SOURCE DOCUMENT >>
┌──

RICHARD J. BENDER, an enterprising and progressive merchant of Lilly, this county, is a son of Basil and Theresa (Kutz) Bender, and was born in Lilly, May 17, 1870. Basil Bender (father) was born in Imnau, Germany, May 10, 1827, whence he emigrated to America when quite a young man, and located in Lilly, where he was employed in the coal mines until a few years prior to his death, which occurred in 1838.
    He was a democrat, and although not a politician, took a great interest in the success of his party. He was a member of the Roman Catholic church, very sincere and devout in his faith, he being one of the leading members in having the first Catholic church erected at Lilly.
    To his marriage with Theresa Kutz, who was born in Imnau, Germany, Jan. 16, 1836, and who survives him, and now resides with her son, Richard J., at Lilly, the following children were born: Mary and Catherine, twins, the latter dying when two years old; Herman, Joseph, John, Francis, Charles, and Richard J.

└──

INFORMATION GIVEN >>
┌──

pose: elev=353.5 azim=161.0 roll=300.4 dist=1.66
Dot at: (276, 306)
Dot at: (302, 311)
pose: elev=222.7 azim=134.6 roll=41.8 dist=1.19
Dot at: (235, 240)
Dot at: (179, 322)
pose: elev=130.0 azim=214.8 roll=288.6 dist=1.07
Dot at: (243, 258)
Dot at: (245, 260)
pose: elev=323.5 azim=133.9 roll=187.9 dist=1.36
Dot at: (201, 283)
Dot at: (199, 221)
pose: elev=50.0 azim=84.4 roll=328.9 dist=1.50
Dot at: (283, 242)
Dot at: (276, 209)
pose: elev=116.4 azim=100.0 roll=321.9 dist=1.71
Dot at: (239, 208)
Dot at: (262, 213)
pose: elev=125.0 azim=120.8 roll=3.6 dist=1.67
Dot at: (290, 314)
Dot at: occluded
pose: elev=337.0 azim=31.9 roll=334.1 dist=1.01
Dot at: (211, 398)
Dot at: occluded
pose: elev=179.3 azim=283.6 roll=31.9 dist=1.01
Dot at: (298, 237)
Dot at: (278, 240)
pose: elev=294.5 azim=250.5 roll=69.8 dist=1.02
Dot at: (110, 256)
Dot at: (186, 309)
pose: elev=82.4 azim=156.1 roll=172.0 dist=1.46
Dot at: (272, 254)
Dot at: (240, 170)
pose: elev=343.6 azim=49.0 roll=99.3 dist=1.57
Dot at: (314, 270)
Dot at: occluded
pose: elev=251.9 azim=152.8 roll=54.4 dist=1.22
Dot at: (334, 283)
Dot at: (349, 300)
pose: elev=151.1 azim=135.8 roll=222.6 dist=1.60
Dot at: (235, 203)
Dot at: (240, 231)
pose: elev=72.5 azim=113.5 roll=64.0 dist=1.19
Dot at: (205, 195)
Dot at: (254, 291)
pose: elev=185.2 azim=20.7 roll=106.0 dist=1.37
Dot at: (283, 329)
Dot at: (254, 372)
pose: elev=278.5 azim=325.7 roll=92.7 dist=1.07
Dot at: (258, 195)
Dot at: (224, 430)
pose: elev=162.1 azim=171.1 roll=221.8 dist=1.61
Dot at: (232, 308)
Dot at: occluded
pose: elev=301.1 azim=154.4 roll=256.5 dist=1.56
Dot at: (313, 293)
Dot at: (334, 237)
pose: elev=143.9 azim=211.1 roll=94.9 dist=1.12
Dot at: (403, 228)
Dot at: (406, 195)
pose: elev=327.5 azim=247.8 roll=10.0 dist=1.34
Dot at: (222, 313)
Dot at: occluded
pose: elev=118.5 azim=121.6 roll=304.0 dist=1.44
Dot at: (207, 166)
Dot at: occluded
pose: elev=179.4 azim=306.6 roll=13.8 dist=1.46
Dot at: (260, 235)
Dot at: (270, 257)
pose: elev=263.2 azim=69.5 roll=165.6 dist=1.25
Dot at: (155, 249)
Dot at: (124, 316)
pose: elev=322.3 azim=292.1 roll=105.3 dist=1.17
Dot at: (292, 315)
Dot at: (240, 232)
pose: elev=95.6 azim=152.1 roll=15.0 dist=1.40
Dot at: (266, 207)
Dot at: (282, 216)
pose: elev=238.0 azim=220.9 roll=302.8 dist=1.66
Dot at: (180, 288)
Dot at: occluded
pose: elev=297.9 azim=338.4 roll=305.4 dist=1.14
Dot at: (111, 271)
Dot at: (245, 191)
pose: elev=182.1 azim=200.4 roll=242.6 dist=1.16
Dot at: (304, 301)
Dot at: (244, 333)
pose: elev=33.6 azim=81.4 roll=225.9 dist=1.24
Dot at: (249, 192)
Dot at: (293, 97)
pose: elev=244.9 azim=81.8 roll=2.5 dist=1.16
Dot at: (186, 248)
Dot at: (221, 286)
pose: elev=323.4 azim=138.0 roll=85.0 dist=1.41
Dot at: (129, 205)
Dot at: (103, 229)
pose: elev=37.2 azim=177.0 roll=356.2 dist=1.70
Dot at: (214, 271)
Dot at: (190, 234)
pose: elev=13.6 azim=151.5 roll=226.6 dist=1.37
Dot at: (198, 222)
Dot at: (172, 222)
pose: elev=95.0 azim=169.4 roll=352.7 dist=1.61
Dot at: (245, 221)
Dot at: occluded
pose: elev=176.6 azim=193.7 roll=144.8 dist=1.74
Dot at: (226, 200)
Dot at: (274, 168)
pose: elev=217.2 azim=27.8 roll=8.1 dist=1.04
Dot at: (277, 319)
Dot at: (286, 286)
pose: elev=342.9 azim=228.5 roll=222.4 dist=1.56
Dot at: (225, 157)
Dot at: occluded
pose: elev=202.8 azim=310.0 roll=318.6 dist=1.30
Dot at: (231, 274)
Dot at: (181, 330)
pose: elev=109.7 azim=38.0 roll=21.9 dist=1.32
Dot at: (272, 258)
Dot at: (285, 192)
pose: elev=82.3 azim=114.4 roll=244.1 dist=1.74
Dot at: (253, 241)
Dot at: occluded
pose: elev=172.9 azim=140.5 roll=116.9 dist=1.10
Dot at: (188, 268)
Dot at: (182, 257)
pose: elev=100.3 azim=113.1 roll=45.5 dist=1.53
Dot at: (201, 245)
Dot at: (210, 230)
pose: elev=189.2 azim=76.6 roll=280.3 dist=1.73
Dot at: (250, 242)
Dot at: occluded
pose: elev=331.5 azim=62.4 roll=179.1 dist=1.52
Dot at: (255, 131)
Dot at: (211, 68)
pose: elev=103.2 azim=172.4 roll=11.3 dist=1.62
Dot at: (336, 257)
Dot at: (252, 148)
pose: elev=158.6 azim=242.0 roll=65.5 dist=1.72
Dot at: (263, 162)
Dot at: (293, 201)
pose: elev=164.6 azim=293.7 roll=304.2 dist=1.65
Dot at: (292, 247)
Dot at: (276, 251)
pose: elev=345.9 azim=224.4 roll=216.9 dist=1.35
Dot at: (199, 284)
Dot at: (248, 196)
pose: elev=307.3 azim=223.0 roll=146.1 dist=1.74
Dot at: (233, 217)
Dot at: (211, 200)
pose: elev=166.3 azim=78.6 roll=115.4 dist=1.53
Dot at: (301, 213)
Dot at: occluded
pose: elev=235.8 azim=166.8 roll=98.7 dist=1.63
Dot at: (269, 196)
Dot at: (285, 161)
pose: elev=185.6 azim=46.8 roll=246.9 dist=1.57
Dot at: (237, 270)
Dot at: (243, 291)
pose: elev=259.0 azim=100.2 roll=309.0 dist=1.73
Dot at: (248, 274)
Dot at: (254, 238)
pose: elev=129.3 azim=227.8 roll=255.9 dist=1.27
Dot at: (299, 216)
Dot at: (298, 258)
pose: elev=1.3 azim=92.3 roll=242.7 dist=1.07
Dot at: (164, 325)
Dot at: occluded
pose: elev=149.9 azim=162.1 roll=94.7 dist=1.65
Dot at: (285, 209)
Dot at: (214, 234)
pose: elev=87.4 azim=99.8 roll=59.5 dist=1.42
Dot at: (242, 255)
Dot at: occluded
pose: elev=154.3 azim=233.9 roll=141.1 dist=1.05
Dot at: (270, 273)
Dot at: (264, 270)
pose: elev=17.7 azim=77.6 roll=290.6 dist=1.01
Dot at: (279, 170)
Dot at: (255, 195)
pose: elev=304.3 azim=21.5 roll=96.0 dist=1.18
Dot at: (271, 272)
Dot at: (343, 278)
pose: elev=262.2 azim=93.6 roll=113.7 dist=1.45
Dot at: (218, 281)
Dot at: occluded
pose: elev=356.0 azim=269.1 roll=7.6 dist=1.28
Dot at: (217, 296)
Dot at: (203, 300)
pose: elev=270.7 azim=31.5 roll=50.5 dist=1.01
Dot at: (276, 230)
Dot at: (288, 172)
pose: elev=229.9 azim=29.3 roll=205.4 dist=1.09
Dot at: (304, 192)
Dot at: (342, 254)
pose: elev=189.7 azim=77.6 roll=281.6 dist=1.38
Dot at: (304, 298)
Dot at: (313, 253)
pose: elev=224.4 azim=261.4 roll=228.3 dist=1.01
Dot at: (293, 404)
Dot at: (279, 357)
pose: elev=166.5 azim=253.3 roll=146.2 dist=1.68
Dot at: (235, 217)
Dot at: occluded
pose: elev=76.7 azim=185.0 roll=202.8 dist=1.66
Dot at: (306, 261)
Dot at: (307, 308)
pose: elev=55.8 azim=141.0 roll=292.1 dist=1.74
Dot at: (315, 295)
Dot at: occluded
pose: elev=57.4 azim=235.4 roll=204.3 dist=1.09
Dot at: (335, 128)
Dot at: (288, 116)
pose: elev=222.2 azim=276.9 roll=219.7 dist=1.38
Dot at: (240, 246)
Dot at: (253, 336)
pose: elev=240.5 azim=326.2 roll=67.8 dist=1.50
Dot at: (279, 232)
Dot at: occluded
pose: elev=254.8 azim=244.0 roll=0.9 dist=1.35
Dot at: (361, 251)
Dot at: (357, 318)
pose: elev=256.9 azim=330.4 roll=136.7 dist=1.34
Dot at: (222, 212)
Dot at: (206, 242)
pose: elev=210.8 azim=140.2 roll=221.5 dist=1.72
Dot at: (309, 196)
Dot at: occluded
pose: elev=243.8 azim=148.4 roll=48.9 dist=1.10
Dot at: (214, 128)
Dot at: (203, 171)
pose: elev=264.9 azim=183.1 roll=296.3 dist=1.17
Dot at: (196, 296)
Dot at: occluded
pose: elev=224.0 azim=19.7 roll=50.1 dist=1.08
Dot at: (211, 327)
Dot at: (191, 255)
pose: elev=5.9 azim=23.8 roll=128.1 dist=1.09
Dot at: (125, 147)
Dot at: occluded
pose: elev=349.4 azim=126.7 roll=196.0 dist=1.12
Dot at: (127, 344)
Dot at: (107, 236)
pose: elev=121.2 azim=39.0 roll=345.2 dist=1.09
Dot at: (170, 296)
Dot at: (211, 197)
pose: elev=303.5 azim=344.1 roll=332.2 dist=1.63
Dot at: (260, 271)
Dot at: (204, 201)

└──

Answer these from the Richard J. Bender biography:
(a) In what town and country was Basil Bender born?
(b) What church did Basil Bender belong to?
(c) Which of the twins died at two years old?

(a) Imnau, Germany
(b) The Roman Catholic church
(c) Catherine